═══ EXTRACTED TEXT
Headache from using mathematical software
Author: Svyatoslav Razmyslov
It so happened that during some period of time I was discussing on the Internet, one would think, different topics: free alternatives of Matlab for universities and students, and finding errors in algorithms with the help of static code analysis. All these discussions were brought together by the terrible quality of the code of modern programs. In particular, it is about quality of software for mathematicians and scientists. Immediately there arises the question of the credibility to the calculations and studies conducted with the help of such programs. We will try to reflect on this topic and look for the errors.
══════
═══ DATA RECORDS
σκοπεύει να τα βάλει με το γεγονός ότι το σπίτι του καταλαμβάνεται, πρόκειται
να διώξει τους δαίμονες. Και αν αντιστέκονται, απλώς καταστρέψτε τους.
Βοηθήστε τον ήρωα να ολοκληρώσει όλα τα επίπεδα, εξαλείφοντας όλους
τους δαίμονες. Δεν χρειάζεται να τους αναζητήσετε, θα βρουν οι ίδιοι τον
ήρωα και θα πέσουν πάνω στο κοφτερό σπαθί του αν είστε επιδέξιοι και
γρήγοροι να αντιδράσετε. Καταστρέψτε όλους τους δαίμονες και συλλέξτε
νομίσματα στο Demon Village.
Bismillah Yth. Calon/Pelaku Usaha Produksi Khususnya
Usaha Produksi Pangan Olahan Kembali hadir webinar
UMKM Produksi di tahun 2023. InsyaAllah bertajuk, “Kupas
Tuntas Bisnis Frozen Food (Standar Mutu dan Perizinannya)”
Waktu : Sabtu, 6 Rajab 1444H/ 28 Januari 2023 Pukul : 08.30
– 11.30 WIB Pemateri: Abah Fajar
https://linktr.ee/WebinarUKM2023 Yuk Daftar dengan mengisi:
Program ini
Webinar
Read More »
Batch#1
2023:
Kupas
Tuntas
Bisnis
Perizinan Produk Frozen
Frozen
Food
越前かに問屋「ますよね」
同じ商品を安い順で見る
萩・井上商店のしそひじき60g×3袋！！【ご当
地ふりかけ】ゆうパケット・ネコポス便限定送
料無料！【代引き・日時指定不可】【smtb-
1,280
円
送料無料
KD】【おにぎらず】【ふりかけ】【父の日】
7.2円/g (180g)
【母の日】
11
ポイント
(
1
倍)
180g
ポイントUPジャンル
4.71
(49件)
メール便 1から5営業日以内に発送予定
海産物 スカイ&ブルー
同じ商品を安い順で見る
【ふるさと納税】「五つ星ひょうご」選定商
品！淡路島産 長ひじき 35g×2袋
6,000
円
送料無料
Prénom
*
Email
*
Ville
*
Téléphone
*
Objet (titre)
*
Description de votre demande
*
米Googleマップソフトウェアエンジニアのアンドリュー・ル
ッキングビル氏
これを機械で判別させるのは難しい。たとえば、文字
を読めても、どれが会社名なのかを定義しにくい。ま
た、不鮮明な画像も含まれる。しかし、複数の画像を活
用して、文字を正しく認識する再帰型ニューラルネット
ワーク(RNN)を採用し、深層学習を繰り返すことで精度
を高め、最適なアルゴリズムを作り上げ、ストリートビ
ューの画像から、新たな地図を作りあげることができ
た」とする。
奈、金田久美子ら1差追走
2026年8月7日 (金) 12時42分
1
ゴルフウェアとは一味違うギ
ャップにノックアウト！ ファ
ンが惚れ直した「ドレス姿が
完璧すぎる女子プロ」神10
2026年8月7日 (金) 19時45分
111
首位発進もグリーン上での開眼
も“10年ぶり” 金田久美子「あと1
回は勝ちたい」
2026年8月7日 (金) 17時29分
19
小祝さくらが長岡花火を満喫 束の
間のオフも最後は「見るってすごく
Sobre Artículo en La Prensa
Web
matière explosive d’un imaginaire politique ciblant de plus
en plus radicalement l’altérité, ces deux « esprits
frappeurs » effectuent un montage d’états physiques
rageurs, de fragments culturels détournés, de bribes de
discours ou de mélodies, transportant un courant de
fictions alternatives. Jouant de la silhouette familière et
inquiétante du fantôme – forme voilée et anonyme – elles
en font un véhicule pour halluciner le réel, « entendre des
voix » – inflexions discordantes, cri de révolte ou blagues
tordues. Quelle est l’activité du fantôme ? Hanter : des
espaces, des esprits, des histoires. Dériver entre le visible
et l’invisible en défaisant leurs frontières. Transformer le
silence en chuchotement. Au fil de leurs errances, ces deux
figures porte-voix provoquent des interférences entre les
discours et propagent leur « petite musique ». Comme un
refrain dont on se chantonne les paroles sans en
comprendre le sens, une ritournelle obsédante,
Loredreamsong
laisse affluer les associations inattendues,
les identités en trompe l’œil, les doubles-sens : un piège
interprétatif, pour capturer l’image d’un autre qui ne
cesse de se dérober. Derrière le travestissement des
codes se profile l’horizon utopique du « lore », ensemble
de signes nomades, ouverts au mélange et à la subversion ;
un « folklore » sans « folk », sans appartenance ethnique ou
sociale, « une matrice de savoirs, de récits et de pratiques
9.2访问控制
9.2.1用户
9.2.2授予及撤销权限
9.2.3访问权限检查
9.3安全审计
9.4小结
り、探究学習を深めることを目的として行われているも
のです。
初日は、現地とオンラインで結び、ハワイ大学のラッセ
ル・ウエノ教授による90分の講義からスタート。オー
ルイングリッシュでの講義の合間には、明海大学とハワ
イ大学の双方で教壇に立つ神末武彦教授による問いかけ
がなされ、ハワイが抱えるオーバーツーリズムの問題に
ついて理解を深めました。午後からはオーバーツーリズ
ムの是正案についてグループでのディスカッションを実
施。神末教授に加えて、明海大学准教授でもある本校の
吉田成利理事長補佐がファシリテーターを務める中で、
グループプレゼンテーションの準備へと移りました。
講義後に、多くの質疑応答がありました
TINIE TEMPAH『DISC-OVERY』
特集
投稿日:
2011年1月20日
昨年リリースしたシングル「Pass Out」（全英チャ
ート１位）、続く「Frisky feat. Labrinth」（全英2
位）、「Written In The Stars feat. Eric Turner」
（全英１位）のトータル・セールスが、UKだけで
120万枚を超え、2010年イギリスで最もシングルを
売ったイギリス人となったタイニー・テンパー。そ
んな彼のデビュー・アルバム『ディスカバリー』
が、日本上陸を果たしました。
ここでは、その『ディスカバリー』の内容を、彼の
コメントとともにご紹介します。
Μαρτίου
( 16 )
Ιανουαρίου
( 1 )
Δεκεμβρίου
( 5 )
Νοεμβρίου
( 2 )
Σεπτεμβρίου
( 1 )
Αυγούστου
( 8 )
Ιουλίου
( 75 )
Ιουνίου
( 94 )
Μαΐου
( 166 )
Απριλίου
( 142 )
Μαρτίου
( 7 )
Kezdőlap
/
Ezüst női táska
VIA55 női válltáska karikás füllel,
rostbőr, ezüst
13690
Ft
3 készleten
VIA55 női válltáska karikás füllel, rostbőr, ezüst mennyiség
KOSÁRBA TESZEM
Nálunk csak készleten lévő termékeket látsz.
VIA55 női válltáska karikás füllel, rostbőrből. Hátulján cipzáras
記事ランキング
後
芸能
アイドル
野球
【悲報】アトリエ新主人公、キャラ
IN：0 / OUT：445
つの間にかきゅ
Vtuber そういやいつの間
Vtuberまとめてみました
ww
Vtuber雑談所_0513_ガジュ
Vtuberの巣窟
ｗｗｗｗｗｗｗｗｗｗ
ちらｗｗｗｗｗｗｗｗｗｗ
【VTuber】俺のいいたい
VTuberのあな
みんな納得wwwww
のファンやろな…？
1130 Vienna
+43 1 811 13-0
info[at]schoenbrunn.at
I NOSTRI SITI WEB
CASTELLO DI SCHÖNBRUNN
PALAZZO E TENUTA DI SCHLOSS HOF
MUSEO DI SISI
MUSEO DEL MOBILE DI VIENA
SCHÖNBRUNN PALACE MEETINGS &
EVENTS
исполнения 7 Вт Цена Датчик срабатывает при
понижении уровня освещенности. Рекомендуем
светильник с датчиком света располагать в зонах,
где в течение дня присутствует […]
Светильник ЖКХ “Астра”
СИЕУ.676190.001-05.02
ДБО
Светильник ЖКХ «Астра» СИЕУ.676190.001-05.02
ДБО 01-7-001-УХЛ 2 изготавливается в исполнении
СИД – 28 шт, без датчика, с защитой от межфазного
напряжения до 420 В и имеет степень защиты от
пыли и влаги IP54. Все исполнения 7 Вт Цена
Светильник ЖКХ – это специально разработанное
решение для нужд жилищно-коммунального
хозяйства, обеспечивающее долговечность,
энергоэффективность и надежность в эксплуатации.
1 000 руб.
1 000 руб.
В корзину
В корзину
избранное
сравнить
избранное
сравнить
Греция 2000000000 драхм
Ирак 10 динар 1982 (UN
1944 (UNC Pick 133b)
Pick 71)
══════
> _DIRECTIVE_
Continue the article on code quality in mathematical and scientific software from the point where it stops.

> _ANSWER FOR THIS EXERCISE_
Introduction
I would like to start with the definition of a term “algorithm”. An algorithm is a set of instructions, which describes the order of actions that the executor must perform for achieving a certain result (Wikipedia). Thus, it is not necessary to distinguish the source code between the algorithms and the rest of the code. For example, sorting algorithms are no less a source code as opening a file, searching for a character in the string, etc. The code might contain an error and, luckily, many errors can be detected at an early stage, taking the advantage of static code analysis tools.
However, to search for the so-called “algorithmic” errors I’ve decided to analyze the code of several mathematical packages. In this code, there are a lot of functions in which some mathematical formulas are implemented. It turns out that there are people who even don’t regard such for the source code. And, accordingly, what kind of errors there can be.
To identify all code defects, presented in the article, we used PVS-Studio static analyzer version 6.15, working under Windows/Linux, for C/C++/C# programming languages.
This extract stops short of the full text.